No. 8 - Georgette, Le Corbusier, Lacaille
A Marseille special - natural wine, brutalist architecture and a stumbled upon bib gourmand
Domaine de la Mongestine Georgette
In what’s becoming a theme on these pages, I’m fresh back from another trip to France. This time to Marseille. Though warned of a slightly shady reputation, bolstered by tunes like this, we found a huge amount to like there. 300 days of sun a year. The stunning coves of the Calanques National Park. Cracking food - from traditional French to Moroccan and Tunisian delights, friendly people, clean and close-by city beaches, and architecture that leaves equivalently sized UK cities wanting.
And luckily for this column, plenty of nice things to drink, including this Georgette wine from Domaine de la Mongestine in Provence. We picked this up from a well known local wine bar near our hotel, Les Buvards, which while we didn’t eat in, was buzzing on the two occasions we swung by.
We didn’t mean to drink the whole bottle, but that’s often what ends up happening when the wine is this satisfying and easy drinking. Made from 100% Vermentino grapes (Rolle in French) with two weeks of skin contact giving it just enough refreshing funk and dryness, and a beautifully long finish. Perhaps that’s it. The long finish makes the next sip all the more tantalising. This is the top white wine produced by Domaine de la Mongestine, and I can see why. It was lush.
Fortunately it’s also available in the UK here. I’ll be scouting it out again.
L’Unite D’habitation - Le Corbusier
Beyond Notre-Dame de la Garde, Le Corbusier’s L’Unite D’habitation is probably Marseille’s most famous building. A colourful, brutalist gem, the building is raised on concrete stilts or ‘piloti’, raising the view for the inhabitants.
Famously conceived by the architect as a ‘machine for living’, the building contains not only duplex apartments which span the full width of the building across an east-west axis (21m in length!), but small offices, studios, shops, a cafe, bar and art gallery. Until 1998, there was also a school on the upper floors. On the rooftop, there’s a paddling pool for children and stunning views across the city.
This type of architecture is loved and hated in equal measure, blamed for inspiring badly designed imitations in cities across the world. But a quick walk round the public areas left me envious of the inhabitants. Services and community-building spaces are incorporated into the fabric of the building, not an afterthought as is so common in modern developments I’ve seen or lived in. It’s amazing that it’s not a formula copied more today.
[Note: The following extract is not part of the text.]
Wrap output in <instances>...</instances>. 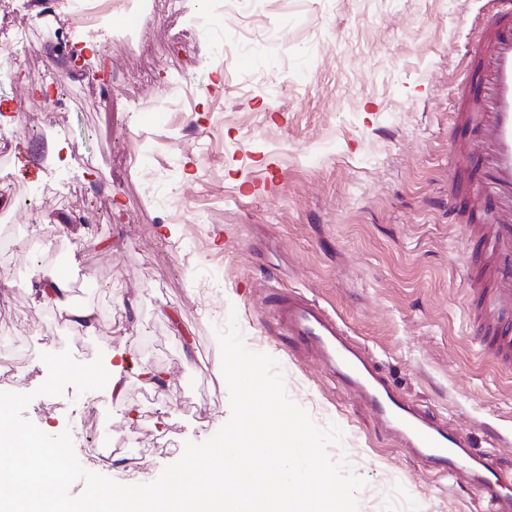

As the desirability of places like this and the Barbican proves, good design will always be attractive.
This article is a great intro to the building - I love this quote:
“What local authorities around the world asked for instead from the 1950s was a form of low-cost, quick-build mass housing that, although superficially influenced by Le Corbusier, was nothing like this gifted architect’s work; it was like wanting a Picasso for the price of a picture postcard.”
Lacaille
Less organised than during a recent trip to Paris, we had nowhere booked for dinner on our Saturday night in Marseille. Grey clouds that had looked threatening while we enjoyed beers on the bo-bo Cours Julien were beginning to look downright menacing, and we’d been turned away with a smile and a “désolé, nous sommes complets” from three places…
We ducked into Lacaille on a wing and a prayer. Thankfully they us found a perch, in a cosy bistro style set up that was beginning to fill up. On closer inspection of the window, it appeared that the inspectors had paid a visit. The ones from the guide with the big man made of tyres. A bib gourmand. Well, that’s lucky, we thought, but high expectations can be a dangerous thing, so let’s see how it goes.
We weren’t disappointed, and with entrees at €12, and plats at €23 it wasn’t bank breaking either. A starter of creamed girolles mushrooms with poached egg, fried girolles and croutons was rich and autumnal, while the tuna terrine with fennel and beetroot shown above was light and fresh and came as a generous mound, perfect for slathering on bread. Main courses were also great - a rare bavette steak with carrot puree and autumn veg and hearty jus, and sea bream with vibrant green pea purée, pomegranate seeds.
As the heavens opened and torrential rain poured outside and Uber surged, we opted for pudding - ‘variations on the fig’ - fig three ways, baked, jammed and fresh, with rings of watermelon, topped with crumble for texture. And more wine. Both good decisions. Service was lovely too - smiley and generous, and as the rain petered out, we made a dash through the rain to the metro and home, feeling lucky, well-fed and watered.
If you’re ever in town, give it a visit, but book.